# Selected passage:
- Opening Delimiter -

On offer here are two versions of SpeedStor, versions 6.03 and 6.5

I usually tell people that version 6.03 be used for PCs and XTs, and that version 6.5 be used for ATs.
Why is that?
In the early 90s, I was using version 6.03 successfully. At some time, I received version 6.5 and consequently stopped using version 6.03
But then I noticed that in some XT clones, version 6.5 didn't work properly but version 6.03 did.

From then on, I just used the rule of: 6.03 for PCs and XTs; 6.5 for ATs

SpeedStor 6.03   (dated 1989) (copy ZIP contents to a bootable 360K or 1.2M floppy)
SpeedStor 6.5    (dated 1991) (copy ZIP contents to a bootable 1.2M floppy)


SpeedStor uses the term 'initialize' instead of low-level format.

If you intend to use SpeedStor to low-level format the hard drive in a PC or XT, and the hard disk controller in that machine has low-level format functionality built into its expansion BIOS, then you should be using that functionality instead of Speedstor. In some cases, you'll have no choice but to use the formatter built into the controller's BIOS (because of the way the controller works).

- Closing Delimiter -

# Information supplied:
- Opening Delimiter -

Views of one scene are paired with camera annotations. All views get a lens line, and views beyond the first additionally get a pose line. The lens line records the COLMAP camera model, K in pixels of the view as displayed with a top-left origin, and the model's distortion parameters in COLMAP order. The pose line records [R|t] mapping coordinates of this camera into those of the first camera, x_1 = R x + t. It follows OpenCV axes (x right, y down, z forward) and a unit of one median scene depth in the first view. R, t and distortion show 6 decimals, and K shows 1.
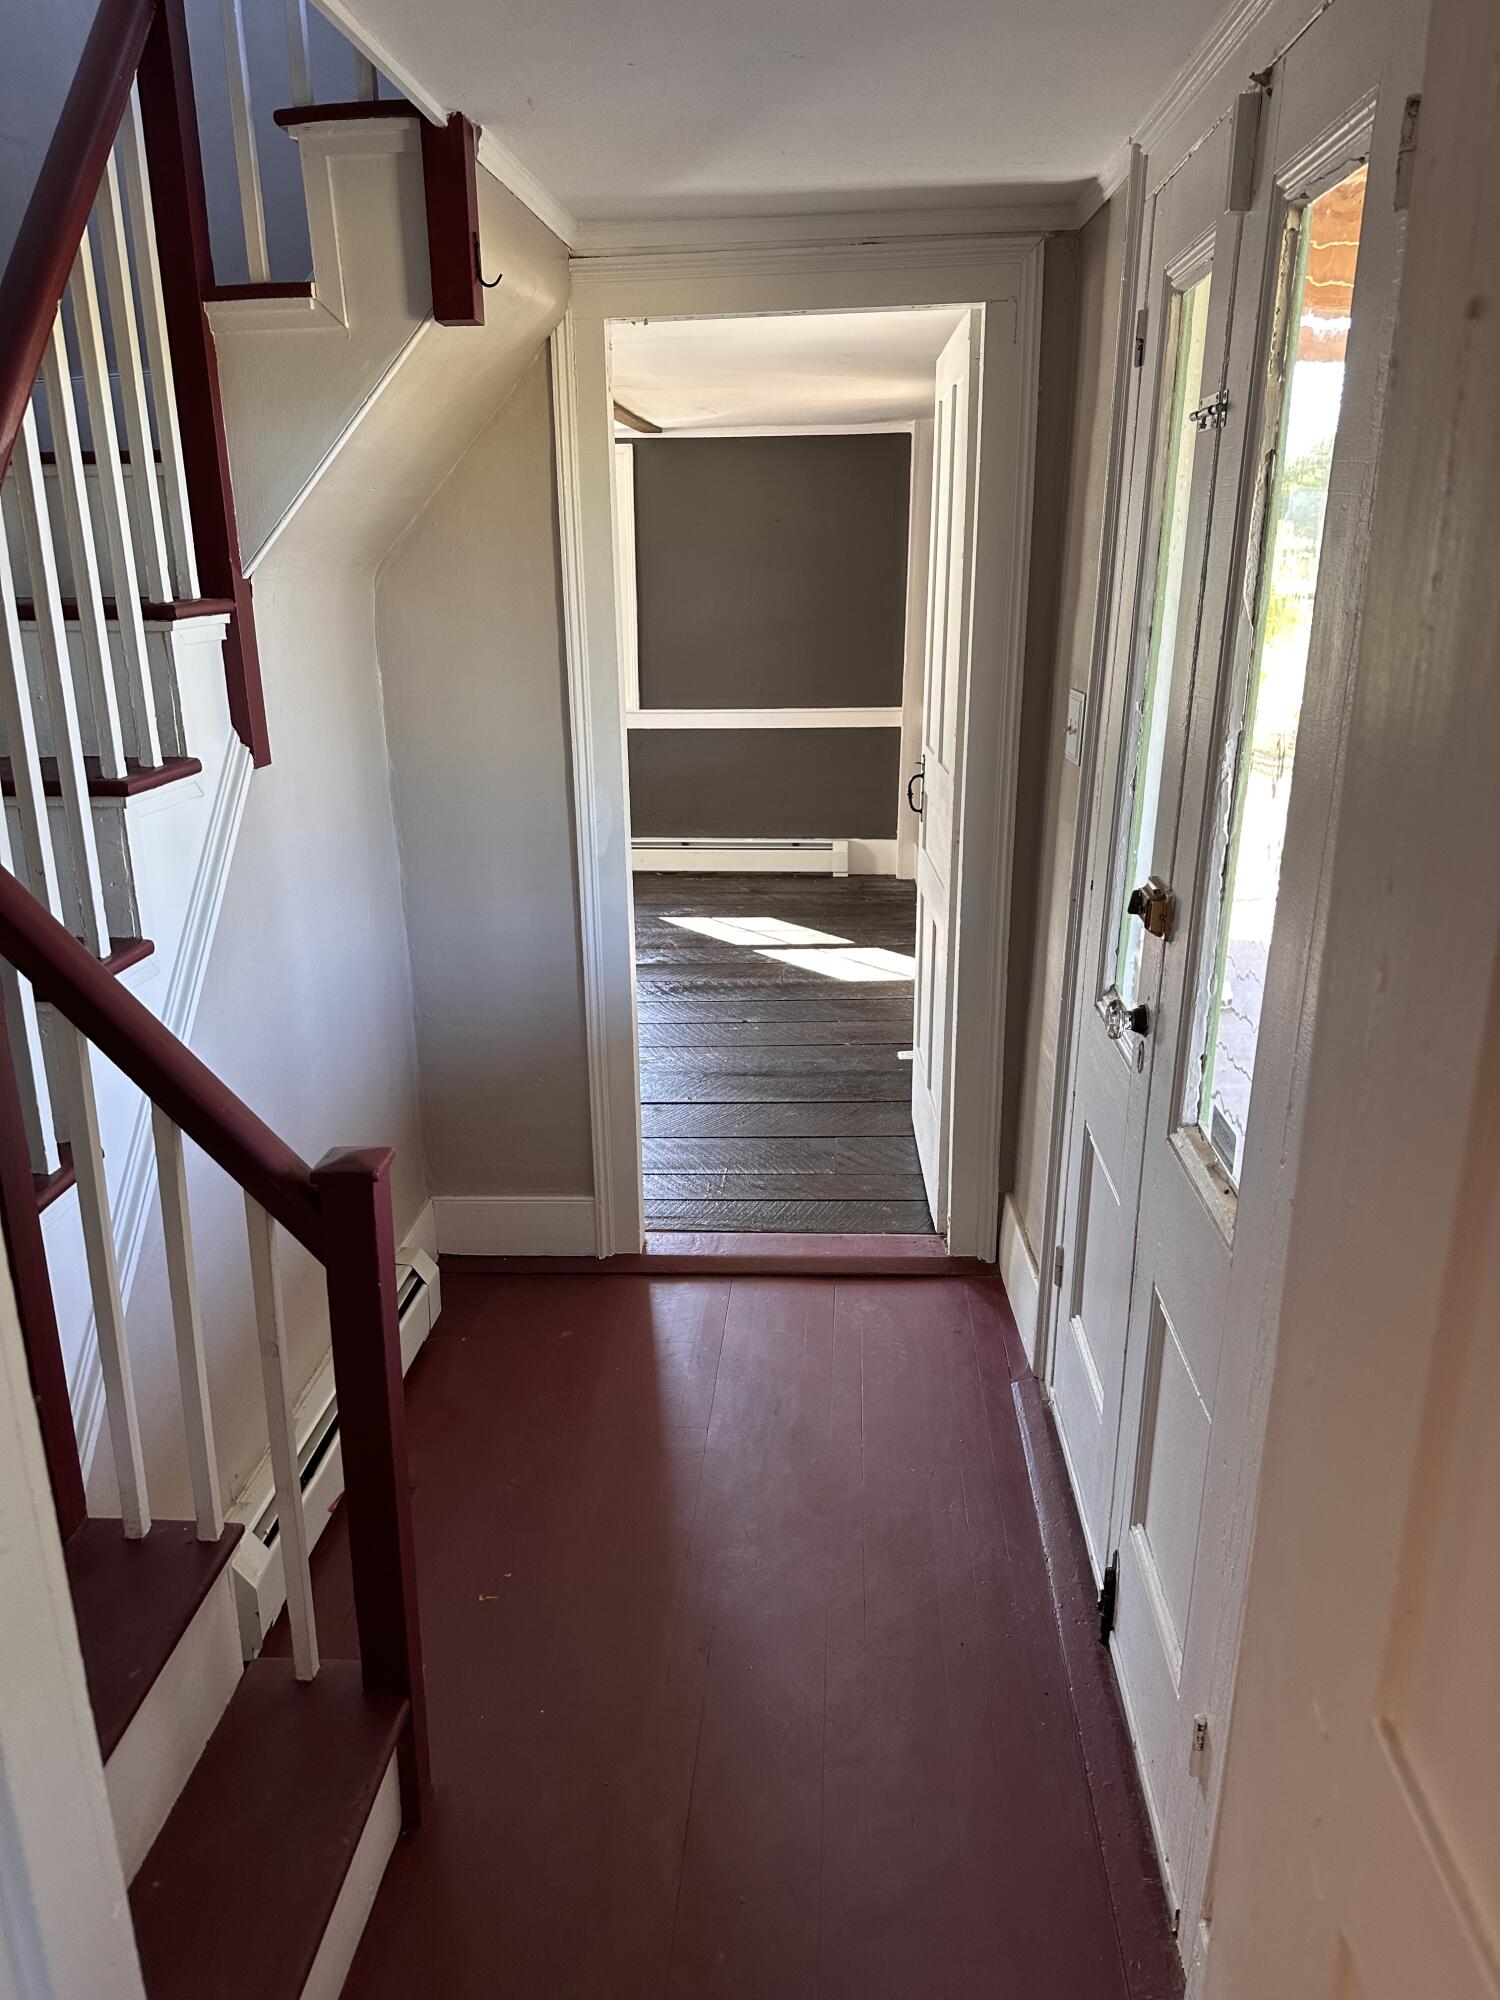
lens RADIAL K [[1409.1, 0, 744.2], [0, 1409.1, 1011.5], [0, 0, 1]] dist [0.042186, -0.062646]
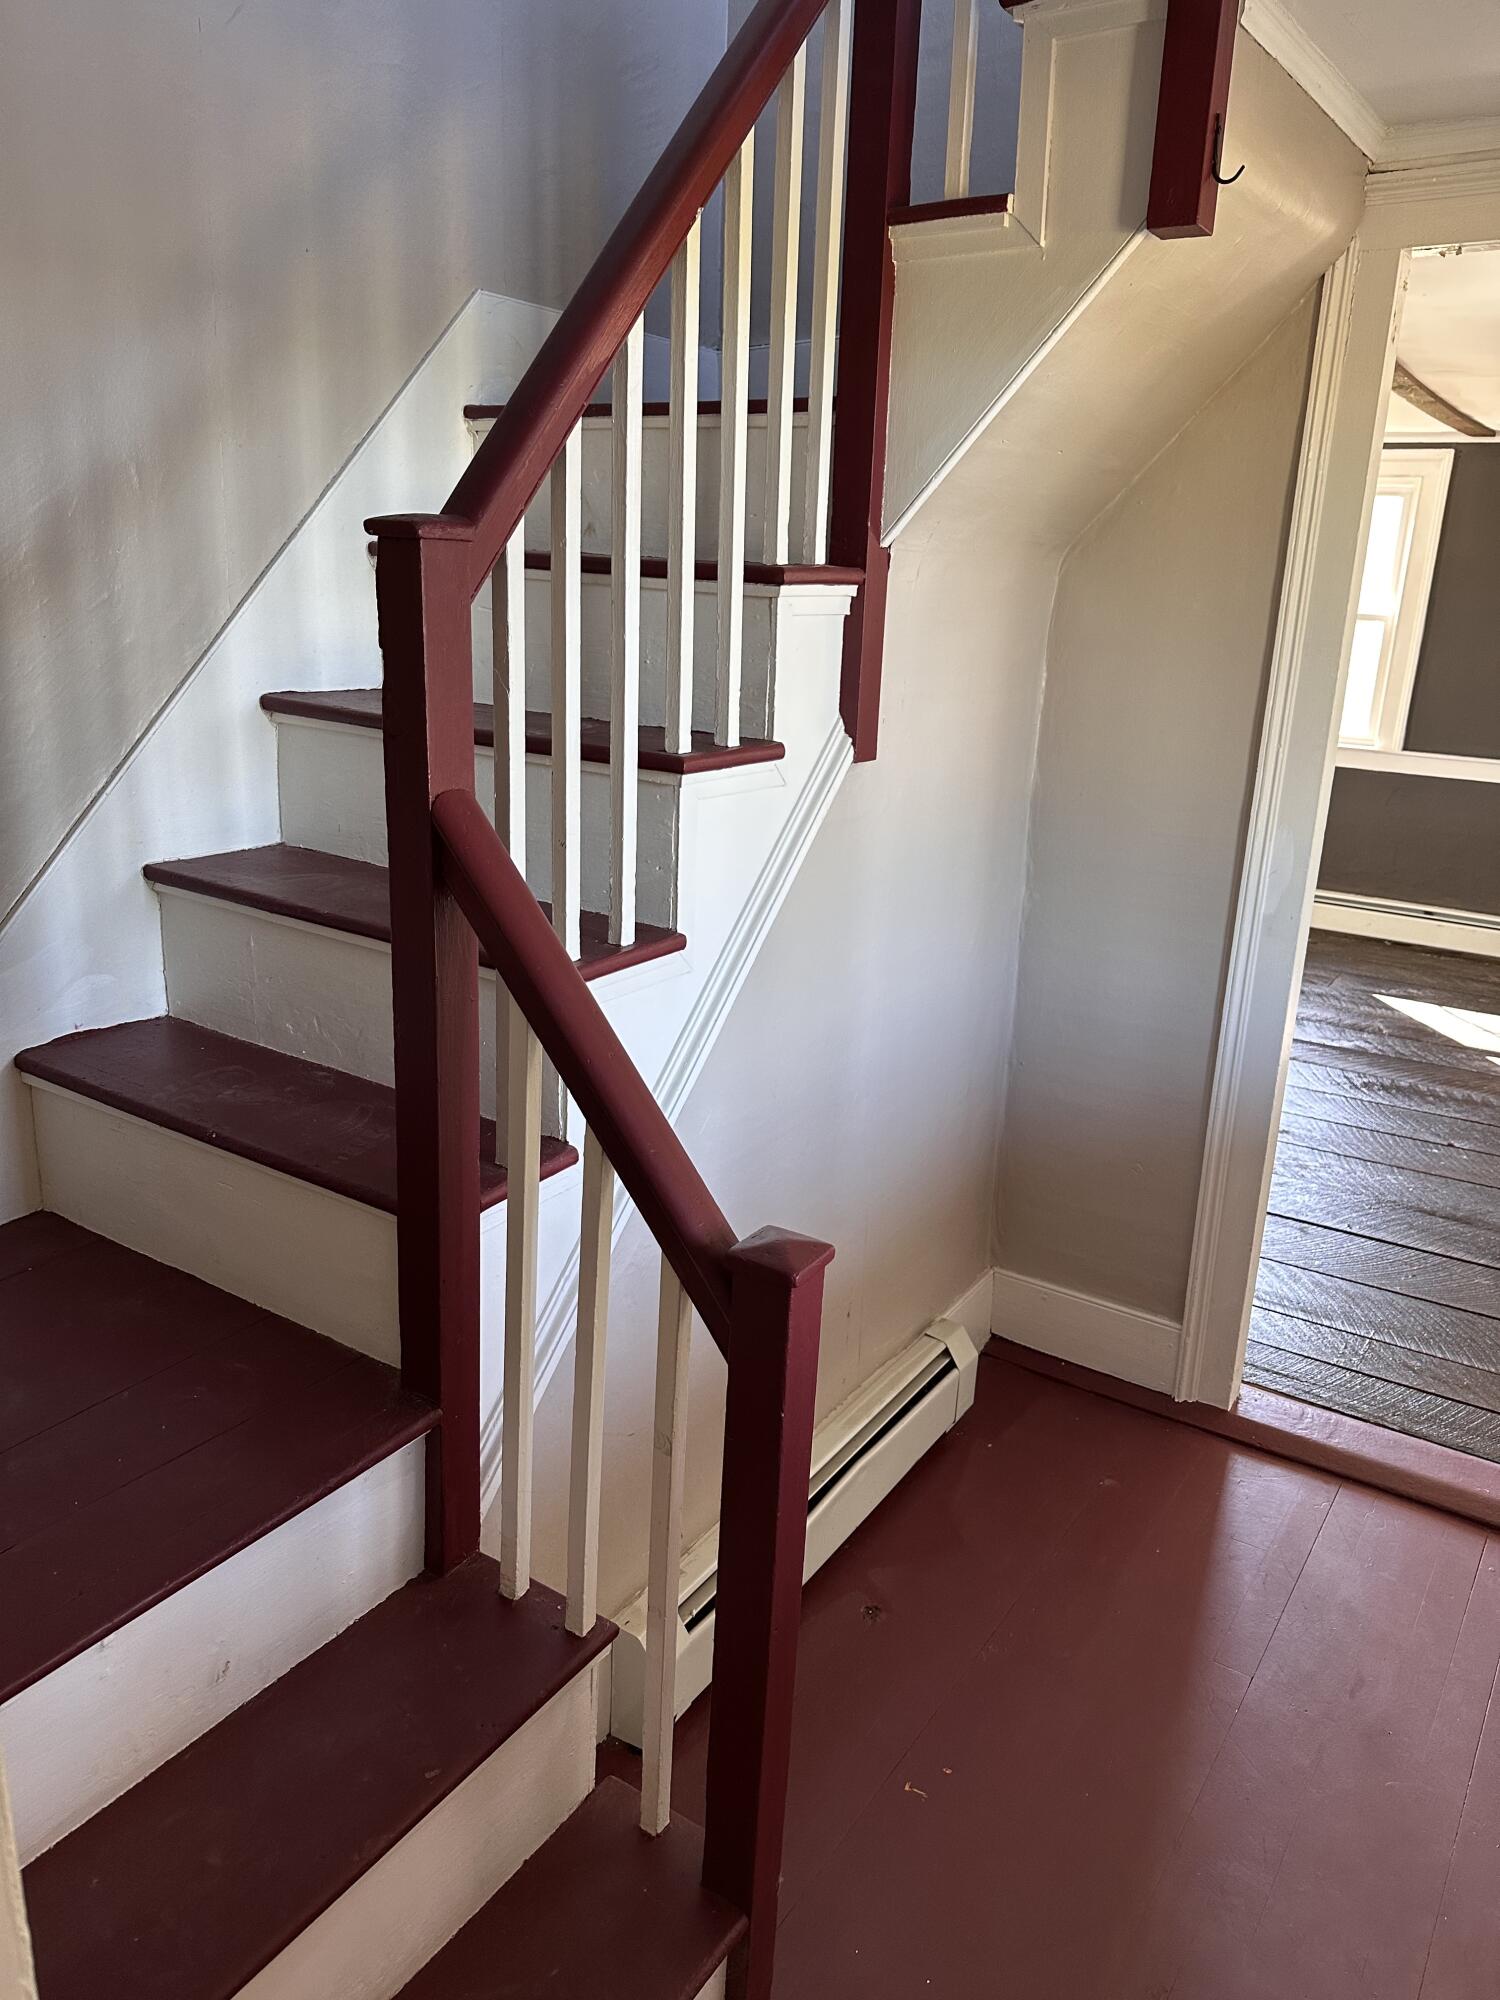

- Closing Delimiter -

# Using the information:
1. In the SpeedStor notes above, what term does SpeedStor use instead of "low-level format"?
2. Extend the SpeedStor notes above, starting after their final sentence.

# Answers by item:
1. SpeedStor uses the term "initialize."

2.
1. SpeedStor uses its own code to interact with the controller. In the case of an XT, that means that the controller's ROM BIOS is being bypassed. So I would expect a problem, for example, if the hard drive only works when stepped at 3 ms, but SpeedStor is stepping the hard drive at a faster rate.
2. When used on an AT-class machine, and you specify the drive make/model within SpeedStor, SpeedStor will set the drive type number in the CMOS setup to one that matches the drive. This could be a problem for some people. The behaviour can be stopped by starting SpeedStor with the /NOCMOS switch.